# What is the field near a sphere of charge, with opposite charge inside?

This is a question from my high school physics class years ago. I'm embarrassed to say I still don't understand the answer.

Say we have a non-conducting (like garnet) spherical shell, with -1 C charge spread evenly over the outer surface. At the center of the shell is a +2 C charge. What is the direction of the electric field just outside the outer surface?

Picture:

Now, I know how to answer this in terms of Gauss's law: net positive charge inside the sphere, the field points outwards. I also know how to answer it in terms of integrating Coulumb's law: same answer. Or, you could use the fact that electric charge is the divergence of the electric field; the field should reduce in strength by half as you pass from inside the sphere to outside the sphere, so, again, same answer.

But I also know that "field lines flow out of positive charges and into negative charges". So what's going on? Are there really supposed to be field lines flowing out of the negatively charged surface?

When you draw field lines, each one is supposed to represent a certain amount of flux. So each magnetic field like is a certain number of Webers and each electric field line is a certain number of Volt-meters.

So the number of field lines coming out of a region is proportional to the charge. So if you draw four field lines coming out of the center, then two need to stop on the shell. If you draw two million field lines coming out of the center then one million need to stop on the shell.

Basically, each unit of charge has a certain number of field lines coming out or going in. Terminating or originating.

So have half go through and half terminate. Then the correct number terminate and originate at each place.

Are there really supposed to be field lines flowing out of the negatively charged surface?

Yes, there really is a flux of field lines going through the surface

The moment you talk about field lines, it has become a question based on field theory.
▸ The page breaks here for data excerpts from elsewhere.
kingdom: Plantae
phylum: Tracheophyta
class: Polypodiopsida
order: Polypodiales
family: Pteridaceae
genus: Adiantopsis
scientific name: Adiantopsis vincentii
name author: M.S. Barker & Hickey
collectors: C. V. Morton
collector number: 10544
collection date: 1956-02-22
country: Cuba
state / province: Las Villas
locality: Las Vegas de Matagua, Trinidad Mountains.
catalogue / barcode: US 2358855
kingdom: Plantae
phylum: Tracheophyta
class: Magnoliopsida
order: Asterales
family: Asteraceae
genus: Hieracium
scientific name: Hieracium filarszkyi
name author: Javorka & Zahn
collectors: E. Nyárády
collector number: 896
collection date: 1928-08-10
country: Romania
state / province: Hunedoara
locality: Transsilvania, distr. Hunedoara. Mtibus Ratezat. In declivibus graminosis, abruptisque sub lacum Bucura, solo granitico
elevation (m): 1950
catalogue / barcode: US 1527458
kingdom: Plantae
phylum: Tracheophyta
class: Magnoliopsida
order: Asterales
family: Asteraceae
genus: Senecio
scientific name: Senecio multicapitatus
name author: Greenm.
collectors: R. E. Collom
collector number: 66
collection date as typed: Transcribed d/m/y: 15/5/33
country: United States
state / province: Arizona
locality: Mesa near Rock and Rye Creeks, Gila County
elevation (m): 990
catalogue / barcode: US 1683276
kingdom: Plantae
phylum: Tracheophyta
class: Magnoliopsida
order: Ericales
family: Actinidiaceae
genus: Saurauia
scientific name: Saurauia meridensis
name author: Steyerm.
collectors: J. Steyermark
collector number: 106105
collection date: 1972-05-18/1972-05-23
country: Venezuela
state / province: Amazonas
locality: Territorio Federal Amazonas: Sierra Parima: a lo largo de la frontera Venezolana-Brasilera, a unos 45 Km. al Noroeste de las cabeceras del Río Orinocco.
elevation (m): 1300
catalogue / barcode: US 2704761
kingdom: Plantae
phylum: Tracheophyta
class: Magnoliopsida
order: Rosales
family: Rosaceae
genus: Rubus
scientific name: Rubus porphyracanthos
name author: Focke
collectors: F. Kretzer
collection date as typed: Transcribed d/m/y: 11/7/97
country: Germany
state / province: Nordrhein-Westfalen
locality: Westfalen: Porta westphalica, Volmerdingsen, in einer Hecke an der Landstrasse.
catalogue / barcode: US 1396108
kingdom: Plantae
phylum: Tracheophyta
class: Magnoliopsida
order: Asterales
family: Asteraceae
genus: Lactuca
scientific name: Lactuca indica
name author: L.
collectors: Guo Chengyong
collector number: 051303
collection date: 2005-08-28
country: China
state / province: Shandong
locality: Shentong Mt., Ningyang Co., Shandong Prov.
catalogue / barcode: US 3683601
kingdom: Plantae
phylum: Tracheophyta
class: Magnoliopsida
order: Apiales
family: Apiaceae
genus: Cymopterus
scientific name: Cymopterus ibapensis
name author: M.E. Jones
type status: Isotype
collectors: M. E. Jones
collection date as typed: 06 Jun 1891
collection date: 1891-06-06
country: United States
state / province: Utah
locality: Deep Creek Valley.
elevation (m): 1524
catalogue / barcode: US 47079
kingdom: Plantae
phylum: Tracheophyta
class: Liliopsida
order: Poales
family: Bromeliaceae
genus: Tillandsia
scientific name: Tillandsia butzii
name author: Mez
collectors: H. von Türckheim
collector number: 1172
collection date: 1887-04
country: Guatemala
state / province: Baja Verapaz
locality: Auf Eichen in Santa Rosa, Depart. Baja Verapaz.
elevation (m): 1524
The idea that field lines begins at a positive charge and terminate at a negative charge is valid only for idealized point charges; at a point with a finite charge, the charge density would be infinite; it becomes a singularity when the field concept is no more applicable. The method of Gaussian surface and Gauss's law is correct. The Gaussian surface is also an idealized concept - it does not "contact" any real physical charge.

Field lines are a visual aid used to give some information about a field.
Faraday assigned properties to field lines and actually "counted" them to give an indication of the strength of a field.
The terminology which is still used eg flux is an indication that thinking of fields in terms of field lines produced a reasonable theory of electromagnetism and the "counting" was done by many university professors well into the twentieth century.

Field lines are a figment of the imagination and there are times when the limitations of their use are exposed but that does not mean that you should not draw pictures with field limes on them to help visualise a situation provided you understand the limitations.

For your diagram above you can draw a few radial lines from the $+2$ charge assuming that the charge is uniformly distributed within the sphere as the electric field at the centre would then be zero.
Electric field lines flowing out of positive changes and into negative charges is just a help for you to visualise or draw the field lines.
So if you were really fussy those radial lines emanating from the $+2$ charge would not be starting at the centre of the sphere but at a positive charge within the sphere. Thus the flux of field lines as you moved closer to the centre would decrease - the field was becoming weaker.

Gauss tell you that the field lines are pointing radially outwards.
In terms of charge distribution.
On the inside of the $-1$ shell there is a charge of $-2$ and on the outside of the $-1$ shell (this is the net charge on the shell) there is a charge of $+1$.